Holden Karau

GoogleOpen Source Big Data Developer Advocate

Holden is a transgender Canadian open source developer advocate @ Google with a focus on Apache Spark, Airflow, and related "big data" tools. She is the co-author of Learning Spark, High Performance Spark, and another Spark book that's a bit more out of date. She is a committer and PMC on Apache Spark and committer on SystemML & Mahout projects. She was tricked into the world of big data while trying to improve search and recommendation systems and has long since forgotten her original goal.

Check out all of our other speakers.

AI and Authentic Comms

October 17, 4:30pm PT, C3PO Room

End to End ML with Kubeflow: Scaling with Big & Tiny Data (+ deep learning of course)

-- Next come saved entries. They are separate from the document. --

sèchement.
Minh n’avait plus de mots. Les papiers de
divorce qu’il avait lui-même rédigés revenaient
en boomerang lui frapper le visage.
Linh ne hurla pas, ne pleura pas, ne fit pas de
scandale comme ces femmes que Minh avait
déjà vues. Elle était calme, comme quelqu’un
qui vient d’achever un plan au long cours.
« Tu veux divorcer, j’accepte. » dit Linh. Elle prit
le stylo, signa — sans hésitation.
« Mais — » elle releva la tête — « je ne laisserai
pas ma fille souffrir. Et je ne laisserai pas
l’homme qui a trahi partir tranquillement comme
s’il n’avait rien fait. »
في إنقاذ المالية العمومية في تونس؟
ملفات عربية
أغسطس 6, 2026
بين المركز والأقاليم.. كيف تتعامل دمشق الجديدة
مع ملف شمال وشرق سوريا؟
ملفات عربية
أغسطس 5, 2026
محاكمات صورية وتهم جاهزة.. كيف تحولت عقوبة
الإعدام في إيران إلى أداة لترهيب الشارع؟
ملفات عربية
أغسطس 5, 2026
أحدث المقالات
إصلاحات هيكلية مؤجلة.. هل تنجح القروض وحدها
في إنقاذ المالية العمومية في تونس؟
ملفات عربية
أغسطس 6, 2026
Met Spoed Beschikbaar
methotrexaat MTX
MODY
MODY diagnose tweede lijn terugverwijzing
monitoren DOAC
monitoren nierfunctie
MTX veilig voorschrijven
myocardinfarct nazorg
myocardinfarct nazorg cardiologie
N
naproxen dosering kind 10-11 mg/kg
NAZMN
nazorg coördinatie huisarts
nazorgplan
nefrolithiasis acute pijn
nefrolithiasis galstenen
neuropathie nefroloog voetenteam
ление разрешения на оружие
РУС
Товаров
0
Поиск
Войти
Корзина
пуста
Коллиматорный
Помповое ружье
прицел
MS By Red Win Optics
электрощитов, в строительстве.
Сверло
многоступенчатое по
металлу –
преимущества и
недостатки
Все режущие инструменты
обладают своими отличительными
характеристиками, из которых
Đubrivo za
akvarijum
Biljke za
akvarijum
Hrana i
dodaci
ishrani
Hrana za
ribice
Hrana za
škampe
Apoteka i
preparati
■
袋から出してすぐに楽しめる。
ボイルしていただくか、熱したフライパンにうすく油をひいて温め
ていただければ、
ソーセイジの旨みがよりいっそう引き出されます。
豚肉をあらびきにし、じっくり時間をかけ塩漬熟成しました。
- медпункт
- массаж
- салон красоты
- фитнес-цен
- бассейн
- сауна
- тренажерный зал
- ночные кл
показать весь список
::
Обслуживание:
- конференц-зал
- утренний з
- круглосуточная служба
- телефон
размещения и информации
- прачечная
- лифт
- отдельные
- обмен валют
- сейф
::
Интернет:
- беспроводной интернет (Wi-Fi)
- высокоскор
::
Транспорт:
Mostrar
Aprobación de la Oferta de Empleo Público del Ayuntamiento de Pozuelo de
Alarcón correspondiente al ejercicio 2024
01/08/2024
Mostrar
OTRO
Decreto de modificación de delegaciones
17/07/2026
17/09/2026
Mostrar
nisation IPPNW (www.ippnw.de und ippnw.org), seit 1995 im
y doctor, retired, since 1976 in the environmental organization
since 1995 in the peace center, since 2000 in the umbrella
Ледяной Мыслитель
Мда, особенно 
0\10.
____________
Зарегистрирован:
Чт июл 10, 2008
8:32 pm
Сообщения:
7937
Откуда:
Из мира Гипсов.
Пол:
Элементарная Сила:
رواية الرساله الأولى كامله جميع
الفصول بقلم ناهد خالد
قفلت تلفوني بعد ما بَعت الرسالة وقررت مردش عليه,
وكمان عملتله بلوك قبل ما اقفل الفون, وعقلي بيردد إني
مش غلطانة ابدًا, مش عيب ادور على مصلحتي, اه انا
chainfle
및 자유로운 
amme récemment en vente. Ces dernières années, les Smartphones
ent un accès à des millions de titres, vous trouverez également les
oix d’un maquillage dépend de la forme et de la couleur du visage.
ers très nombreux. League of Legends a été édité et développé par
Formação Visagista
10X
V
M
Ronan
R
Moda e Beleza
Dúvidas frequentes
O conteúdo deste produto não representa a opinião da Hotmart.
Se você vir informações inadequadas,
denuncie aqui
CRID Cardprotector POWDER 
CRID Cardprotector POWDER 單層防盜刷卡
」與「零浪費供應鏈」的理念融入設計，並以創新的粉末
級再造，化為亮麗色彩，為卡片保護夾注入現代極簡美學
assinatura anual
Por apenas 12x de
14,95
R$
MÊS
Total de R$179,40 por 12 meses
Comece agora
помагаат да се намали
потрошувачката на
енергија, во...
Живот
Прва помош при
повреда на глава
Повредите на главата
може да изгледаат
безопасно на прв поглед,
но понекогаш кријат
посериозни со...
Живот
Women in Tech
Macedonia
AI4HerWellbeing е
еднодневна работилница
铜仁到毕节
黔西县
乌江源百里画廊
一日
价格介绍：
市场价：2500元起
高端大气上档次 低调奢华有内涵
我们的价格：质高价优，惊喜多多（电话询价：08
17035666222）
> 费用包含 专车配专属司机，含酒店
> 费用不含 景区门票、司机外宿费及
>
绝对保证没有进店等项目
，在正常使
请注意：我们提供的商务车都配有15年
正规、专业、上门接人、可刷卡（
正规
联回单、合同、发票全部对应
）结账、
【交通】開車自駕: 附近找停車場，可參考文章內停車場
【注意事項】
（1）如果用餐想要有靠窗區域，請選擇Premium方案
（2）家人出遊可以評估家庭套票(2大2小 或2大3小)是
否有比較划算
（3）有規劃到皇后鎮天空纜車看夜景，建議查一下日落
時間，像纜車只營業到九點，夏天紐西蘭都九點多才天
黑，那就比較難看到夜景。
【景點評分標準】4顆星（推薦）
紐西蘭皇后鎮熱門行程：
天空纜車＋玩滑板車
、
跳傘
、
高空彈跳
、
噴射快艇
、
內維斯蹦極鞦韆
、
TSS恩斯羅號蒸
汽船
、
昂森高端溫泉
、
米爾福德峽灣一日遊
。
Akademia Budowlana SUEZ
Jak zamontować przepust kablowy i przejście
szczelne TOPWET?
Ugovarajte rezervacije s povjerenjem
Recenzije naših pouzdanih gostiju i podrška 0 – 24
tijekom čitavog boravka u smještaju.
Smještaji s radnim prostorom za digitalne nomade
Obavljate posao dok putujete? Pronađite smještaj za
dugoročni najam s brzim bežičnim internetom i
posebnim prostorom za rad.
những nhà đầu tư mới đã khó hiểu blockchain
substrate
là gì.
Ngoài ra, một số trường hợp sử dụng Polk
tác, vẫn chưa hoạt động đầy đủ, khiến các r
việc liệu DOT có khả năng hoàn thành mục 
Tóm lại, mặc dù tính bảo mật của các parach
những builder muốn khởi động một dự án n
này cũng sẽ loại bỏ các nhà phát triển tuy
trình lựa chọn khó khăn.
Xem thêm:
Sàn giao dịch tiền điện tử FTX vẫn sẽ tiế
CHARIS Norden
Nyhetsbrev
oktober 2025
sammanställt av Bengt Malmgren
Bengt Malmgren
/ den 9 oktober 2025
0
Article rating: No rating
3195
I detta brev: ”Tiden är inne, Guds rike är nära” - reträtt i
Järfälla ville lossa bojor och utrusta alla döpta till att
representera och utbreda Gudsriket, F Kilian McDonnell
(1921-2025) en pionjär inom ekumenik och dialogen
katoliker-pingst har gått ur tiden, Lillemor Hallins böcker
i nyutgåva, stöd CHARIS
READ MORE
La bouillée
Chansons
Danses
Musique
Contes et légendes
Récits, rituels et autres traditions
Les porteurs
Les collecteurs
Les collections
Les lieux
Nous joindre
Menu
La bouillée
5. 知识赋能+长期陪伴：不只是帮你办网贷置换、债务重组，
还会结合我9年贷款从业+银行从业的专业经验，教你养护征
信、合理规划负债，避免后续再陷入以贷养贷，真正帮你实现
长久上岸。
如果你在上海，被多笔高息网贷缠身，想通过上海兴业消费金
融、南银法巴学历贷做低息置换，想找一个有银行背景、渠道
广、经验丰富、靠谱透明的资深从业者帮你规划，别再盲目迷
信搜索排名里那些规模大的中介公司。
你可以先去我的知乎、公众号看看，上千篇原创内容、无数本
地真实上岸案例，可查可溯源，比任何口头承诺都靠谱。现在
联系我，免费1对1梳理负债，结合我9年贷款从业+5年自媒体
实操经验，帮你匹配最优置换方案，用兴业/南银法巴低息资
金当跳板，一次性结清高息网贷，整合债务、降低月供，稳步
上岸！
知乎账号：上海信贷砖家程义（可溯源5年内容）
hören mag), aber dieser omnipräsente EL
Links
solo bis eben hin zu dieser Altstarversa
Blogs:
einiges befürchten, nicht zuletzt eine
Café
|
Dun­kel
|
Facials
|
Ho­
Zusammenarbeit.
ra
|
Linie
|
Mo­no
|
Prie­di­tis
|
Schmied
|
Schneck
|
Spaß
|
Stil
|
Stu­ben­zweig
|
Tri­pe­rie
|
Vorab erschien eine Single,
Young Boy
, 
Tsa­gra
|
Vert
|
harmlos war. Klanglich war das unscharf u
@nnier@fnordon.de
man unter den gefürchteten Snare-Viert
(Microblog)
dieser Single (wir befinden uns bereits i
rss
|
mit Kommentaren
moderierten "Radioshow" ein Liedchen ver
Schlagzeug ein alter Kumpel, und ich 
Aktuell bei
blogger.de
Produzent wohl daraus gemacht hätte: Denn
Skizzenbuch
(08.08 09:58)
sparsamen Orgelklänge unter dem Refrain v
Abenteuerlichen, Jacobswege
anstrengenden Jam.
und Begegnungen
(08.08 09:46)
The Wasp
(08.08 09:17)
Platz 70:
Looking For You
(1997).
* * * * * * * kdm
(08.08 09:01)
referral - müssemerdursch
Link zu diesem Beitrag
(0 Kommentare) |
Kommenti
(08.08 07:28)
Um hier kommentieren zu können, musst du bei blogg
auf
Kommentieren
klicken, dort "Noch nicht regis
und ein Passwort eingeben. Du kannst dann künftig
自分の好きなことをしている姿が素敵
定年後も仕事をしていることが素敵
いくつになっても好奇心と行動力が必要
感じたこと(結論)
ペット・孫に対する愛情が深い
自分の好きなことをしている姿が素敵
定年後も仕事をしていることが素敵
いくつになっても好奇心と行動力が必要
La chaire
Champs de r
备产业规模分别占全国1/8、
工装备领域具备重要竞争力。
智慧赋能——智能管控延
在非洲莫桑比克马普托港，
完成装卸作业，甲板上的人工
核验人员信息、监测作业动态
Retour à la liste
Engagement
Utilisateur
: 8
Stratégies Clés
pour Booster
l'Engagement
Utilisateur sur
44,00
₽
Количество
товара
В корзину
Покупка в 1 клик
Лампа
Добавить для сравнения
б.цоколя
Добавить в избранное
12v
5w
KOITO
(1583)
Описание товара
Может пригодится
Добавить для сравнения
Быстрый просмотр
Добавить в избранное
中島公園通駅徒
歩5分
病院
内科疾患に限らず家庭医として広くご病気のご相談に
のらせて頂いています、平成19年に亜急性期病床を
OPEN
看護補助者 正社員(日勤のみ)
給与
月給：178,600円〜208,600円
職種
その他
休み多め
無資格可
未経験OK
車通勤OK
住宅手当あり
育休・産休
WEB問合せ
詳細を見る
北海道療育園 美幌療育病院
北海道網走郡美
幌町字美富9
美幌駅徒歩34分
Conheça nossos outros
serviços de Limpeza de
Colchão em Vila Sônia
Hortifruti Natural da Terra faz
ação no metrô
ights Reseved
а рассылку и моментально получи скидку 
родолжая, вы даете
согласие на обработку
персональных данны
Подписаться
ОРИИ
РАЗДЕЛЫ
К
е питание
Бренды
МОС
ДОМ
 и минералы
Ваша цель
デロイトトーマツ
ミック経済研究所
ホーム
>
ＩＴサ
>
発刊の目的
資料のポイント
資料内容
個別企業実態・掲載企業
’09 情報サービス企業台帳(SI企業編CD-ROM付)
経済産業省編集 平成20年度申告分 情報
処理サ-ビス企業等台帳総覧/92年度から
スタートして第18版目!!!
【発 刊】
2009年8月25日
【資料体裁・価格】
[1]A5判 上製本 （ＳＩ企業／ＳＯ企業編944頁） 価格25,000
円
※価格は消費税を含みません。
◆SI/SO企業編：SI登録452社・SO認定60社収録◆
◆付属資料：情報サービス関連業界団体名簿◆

There are many great tools for training machine learning tools, ranging from sci-kit to Apache Spark, and tensorflow. However many of these systems largely leave open the question how to use our models outside of the batch world (like in a reactive application). Different options exist for persisting the results and using them for live training, and we will explore the trade-offs of the different formats and their corresponding serving/prediction layers. From there we choose two formats and illustrate how to build an auto-scaling reactive serving layer. We'll tie this all together with Kubeflow as well as showing how it can be used with non-Spark systems. Just building an end-to-end pipeline like this isn’t enough to be able to take your model to production, so we will wrap up with important pointers for things like updating models, validation, and other little details that often get overlooked since they don’t fit nicely on a slide with a cat picture (not that we won’t try). Time permitting we’ll talk about designing clients for graceful degradation when everything eventually catches on fire.